--- start of TASK INPUT ---
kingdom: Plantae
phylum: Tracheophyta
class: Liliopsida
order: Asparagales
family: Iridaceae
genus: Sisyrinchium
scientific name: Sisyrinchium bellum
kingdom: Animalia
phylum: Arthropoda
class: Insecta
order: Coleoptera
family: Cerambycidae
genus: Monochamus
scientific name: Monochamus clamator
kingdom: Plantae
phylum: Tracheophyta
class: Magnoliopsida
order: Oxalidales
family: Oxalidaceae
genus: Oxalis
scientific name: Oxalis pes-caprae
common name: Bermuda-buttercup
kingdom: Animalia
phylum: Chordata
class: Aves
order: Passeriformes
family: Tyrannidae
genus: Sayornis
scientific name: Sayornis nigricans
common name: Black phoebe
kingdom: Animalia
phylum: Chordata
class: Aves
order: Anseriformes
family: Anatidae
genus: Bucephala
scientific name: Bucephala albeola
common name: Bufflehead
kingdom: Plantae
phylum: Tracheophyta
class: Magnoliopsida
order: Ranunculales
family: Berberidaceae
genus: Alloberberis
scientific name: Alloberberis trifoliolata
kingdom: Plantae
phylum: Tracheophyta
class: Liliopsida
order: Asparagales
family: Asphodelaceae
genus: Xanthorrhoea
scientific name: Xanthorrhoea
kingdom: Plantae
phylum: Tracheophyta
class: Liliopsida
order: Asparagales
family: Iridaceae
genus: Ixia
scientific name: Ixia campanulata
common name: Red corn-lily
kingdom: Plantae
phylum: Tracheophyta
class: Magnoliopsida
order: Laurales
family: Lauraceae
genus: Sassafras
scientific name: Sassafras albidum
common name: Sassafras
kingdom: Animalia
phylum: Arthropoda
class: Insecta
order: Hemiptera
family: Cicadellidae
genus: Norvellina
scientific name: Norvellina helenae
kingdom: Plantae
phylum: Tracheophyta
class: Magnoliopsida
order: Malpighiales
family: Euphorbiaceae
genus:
--- end of TASK INPUT ---
INSTRUCTION:
Reproduce every line of the rows above verbatim, in the same order.

TASK RESULT:
kingdom: Plantae
phylum: Tracheophyta
class: Liliopsida
order: Asparagales
family: Iridaceae
genus: Sisyrinchium
scientific name: Sisyrinchium bellum
kingdom: Animalia
phylum: Arthropoda
class: Insecta
order: Coleoptera
family: Cerambycidae
genus: Monochamus
scientific name: Monochamus clamator
kingdom: Plantae
phylum: Tracheophyta
class: Magnoliopsida
order: Oxalidales
family: Oxalidaceae
genus: Oxalis
scientific name: Oxalis pes-caprae
common name: Bermuda-buttercup
kingdom: Animalia
phylum: Chordata
class: Aves
order: Passeriformes
family: Tyrannidae
genus: Sayornis
scientific name: Sayornis nigricans
common name: Black phoebe
kingdom: Animalia
phylum: Chordata
class: Aves
order: Anseriformes
family: Anatidae
genus: Bucephala
scientific name: Bucephala albeola
common name: Bufflehead
kingdom: Plantae
phylum: Tracheophyta
class: Magnoliopsida
order: Ranunculales
family: Berberidaceae
genus: Alloberberis
scientific name: Alloberberis trifoliolata
kingdom: Plantae
phylum: Tracheophyta
class: Liliopsida
order: Asparagales
family: Asphodelaceae
genus: Xanthorrhoea
scientific name: Xanthorrhoea
kingdom: Plantae
phylum: Tracheophyta
class: Liliopsida
order: Asparagales
family: Iridaceae
genus: Ixia
scientific name: Ixia campanulata
common name: Red corn-lily
kingdom: Plantae
phylum: Tracheophyta
class: Magnoliopsida
order: Laurales
family: Lauraceae
genus: Sassafras
scientific name: Sassafras albidum
common name: Sassafras
kingdom: Animalia
phylum: Arthropoda
class: Insecta
order: Hemiptera
family: Cicadellidae
genus: Norvellina
scientific name: Norvellina helenae
kingdom: Plantae
phylum: Tracheophyta
class: Magnoliopsida
order: Malpighiales
family: Euphorbiaceae
genus:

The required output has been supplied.